For r1 and r2, we can think of the LVM partitioning as a filesystem that provides block-level storage to cluster services; in my case, that means raw disks used by VMs. For r0 to share files between nodes, we need more than replicated block-level storage; we need fully functional filesystem that allows our nodes to access files. For this, we’ll use GFS2.

GFS2, Global Filesystem 2, is designed for concurrent access on shared storage, exactly what we want on top of our r0 resource. We setup GFS2 in a similar fashion as EXT4 or XFS. First, we create our clustered volume group using LVM and then format the volume with GFS2:

lvcreate -L 40G -n shared cluster_r0
mkfs.gfs2 -j 2 -p lock_dlm -t cluster:shared /dev/cluster_r0/shared

Here’s what are our mkfs.gfs2 arguments mean:

  • -j 2 ⇒ How many journals GFS will create and keep. We need one journal for every node that will mount the filesystem concurrently.
  • -p lock_dlm ⇒ Tells GFS to use the DLM for locking
  • -t cluster:shared ⇒ Tells GFS the lockspace name. ‘cluster’ is the namespace and ‘shared’ is the name of the partition.

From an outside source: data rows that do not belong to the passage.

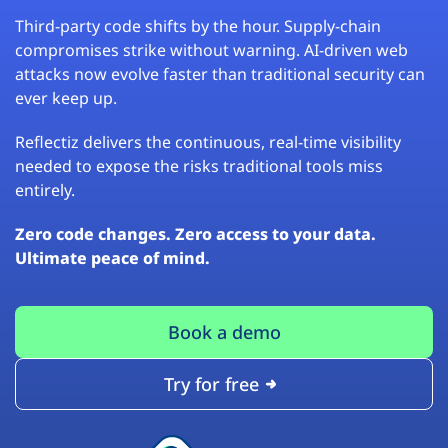
Third-party code shifts by the hour. Supply-chain
compromises strike without warning. AI-driven web
attacks now evolve faster than traditional security can
ever keep up.
Reflectiz delivers the continuous, real-time visibility
needed to expose the risks traditional tools miss
entirely.
Zero code changes. Zero access to your data.
Ultimate peace of mind.
Book a demo
Try for free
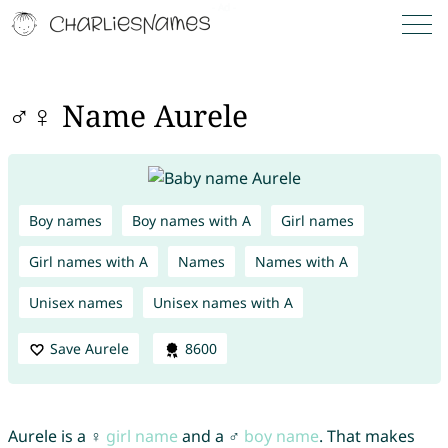
♂♀ Name Aurele
Boy names
Boy names with A
Girl names
Girl names with A
Names
Names with A
Unisex names
Unisex names with A
Save Aurele
8600
Aurele is a ♀
girl name
and a ♂
boy name
. That makes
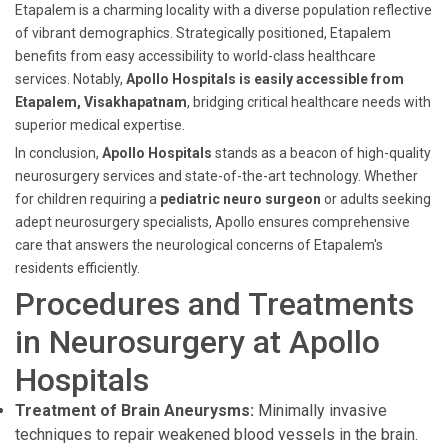
Etapalem is a charming locality with a diverse population reflective
of vibrant demographics. Strategically positioned, Etapalem
benefits from easy accessibility to world-class healthcare
services. Notably,
Apollo Hospitals is easily accessible from
Etapalem, Visakhapatnam
, bridging critical healthcare needs with
superior medical expertise.
In conclusion,
Apollo Hospitals
stands as a beacon of high-quality
neurosurgery services and state-of-the-art technology. Whether
for children requiring a
pediatric neuro surgeon
or adults seeking
adept neurosurgery specialists, Apollo ensures comprehensive
care that answers the neurological concerns of Etapalem's
residents efficiently.
Procedures and Treatments
in Neurosurgery at Apollo
Hospitals
Treatment of Brain Aneurysms:
Minimally invasive
techniques to repair weakened blood vessels in the brain.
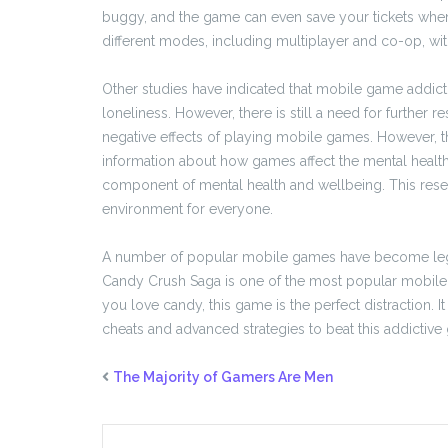
buggy, and the game can even save your tickets whe
different modes, including multiplayer and co-op, w
Other studies have indicated that mobile game addicti
loneliness. However, there is still a need for further 
negative effects of playing mobile games. However, t
information about how games affect the mental health o
component of mental health and wellbeing. This resear
environment for everyone.
A number of popular mobile games have become legen
Candy Crush Saga is one of the most popular mobile g
you love candy, this game is the perfect distraction. 
cheats and advanced strategies to beat this addictive
The Majority of Gamers Are Men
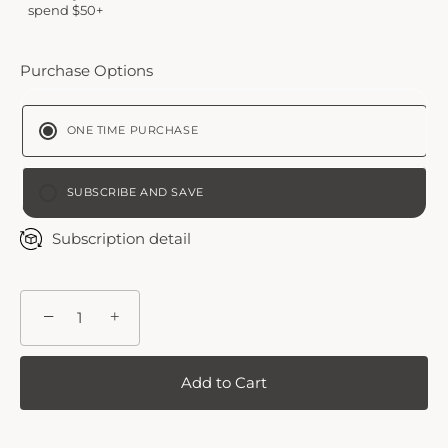
spend $50+
Purchase Options
ONE TIME PURCHASE
SUBSCRIBE AND SAVE
BI-WEEKLY
Subscription detail
MONTHLY PLAN
−
+
Add to Cart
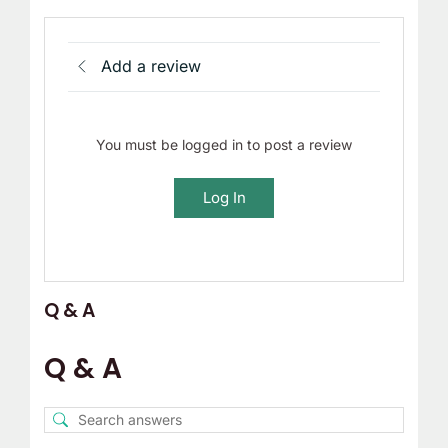
Add a review
You must be logged in to post a review
Log In
Q & A
Q & A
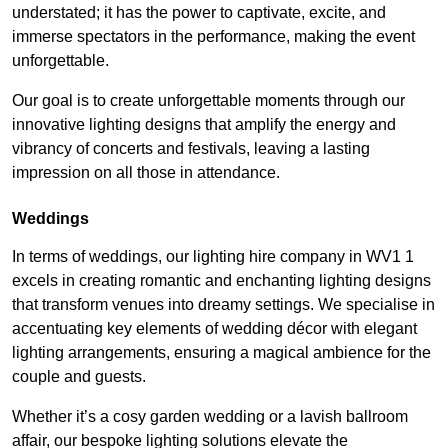
understated; it has the power to captivate, excite, and
immerse spectators in the performance, making the event
unforgettable.
Our goal is to create unforgettable moments through our
innovative lighting designs that amplify the energy and
vibrancy of concerts and festivals, leaving a lasting
impression on all those in attendance.
Weddings
In terms of weddings, our lighting hire company in WV1 1
excels in creating romantic and enchanting lighting designs
that transform venues into dreamy settings. We specialise in
accentuating key elements of wedding décor with elegant
lighting arrangements, ensuring a magical ambience for the
couple and guests.
Whether it’s a cosy garden wedding or a lavish ballroom
affair, our bespoke lighting solutions elevate the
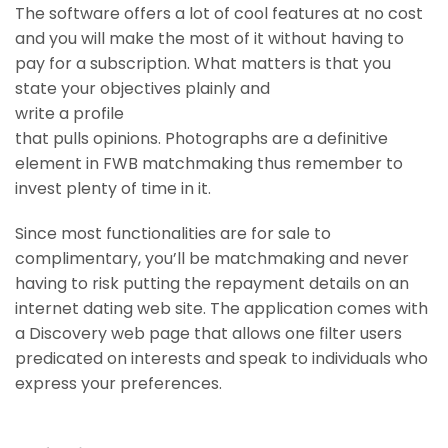
The software offers a lot of cool features at no cost
and you will make the most of it without having to
pay for a subscription. What matters is that you
state your objectives plainly and
write a profile
that pulls opinions. Photographs are a definitive
element in FWB matchmaking thus remember to
invest plenty of time in it.
Since most functionalities are for sale to
complimentary, you’ll be matchmaking and never
having to risk putting the repayment details on an
internet dating web site. The application comes with
a Discovery web page that allows one filter users
predicated on interests and speak to individuals who
express your preferences.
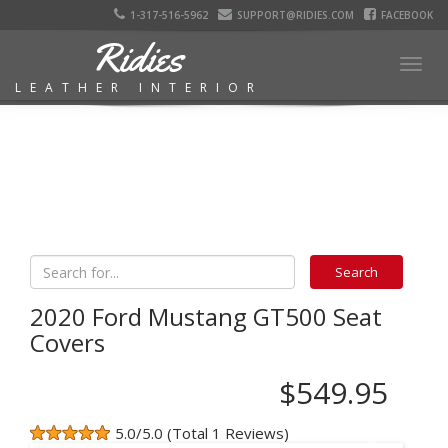
1-317-516-5962
SUPPORT@RIDIES.COM
FACEBOOK
Ridies
Togg
LEATHER INTERIOR
navig
2020 Ford Mustang GT500 Seat
Covers
$549.95
5.0/5.0 (Total 1 Reviews)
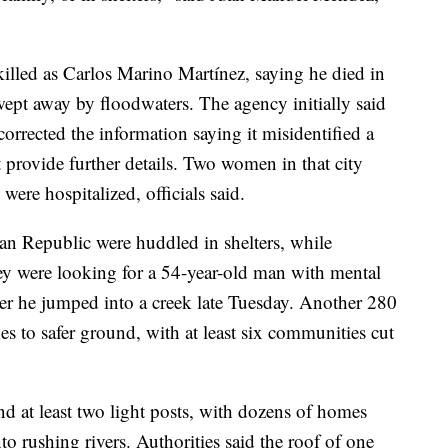
killed as Carlos Marino Martínez, saying he died in
swept away by floodwaters. The agency initially said
 corrected the information saying it misidentified a
provide further details. Two women in that city
were hospitalized, officials said.
n Republic were huddled in shelters, while
hey were looking for a 54-year-old man with mental
er he jumped into a creek late Tuesday. Another 280
s to safer ground, with at least six communities cut
d at least two light posts, with dozens of homes
nto rushing rivers. Authorities said the roof of one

All that’s left is to is mount our new filesystem:

# On each node:
mkdir /shared
mount /dev/cluster_r0/shared /shared/
df -hP

# Result:
Filesystem                 Size  Used Avail Use% Mounted on
...
/dev/mapper/cluster_r0-shared   20G  259M   40G   1% /shared

We can test GFS2 by creating some files on one node and verifying the data on another.

Summary

DRBD isn’t very useful by itself; it’s designed to be used in conjunction with a cluster manager running other services. The manager handles starting prerequisite services in the proper order as well as handling the promotion of resources from secondary to primary. A cluster manager will also help us during failure scenarios by fencing nodes and restarting critical services. This adds some automated intelligence to how the cluster operates, freeing up the administrator to do other things.

Keep in mind that setting up DRBD in production is not to be taken lightly even if the configuration is fairly simple. Plenty of hardware and use-case testing is required before deciding on a stable configuration that can be supported in the long term. It’s essential to have the proper hardware and networking capability that can support high rates of data transfer with low latency. Perhaps the most important consideration is the speed of the backing storage devices; LinBit recommends highly performant 10K or 15K RPM disks. Less expensive 7.2K RPM disks can be used, but they’ll likely be a bottleneck in your configuration, limiting the overall performance of your cluster. Choose wisely!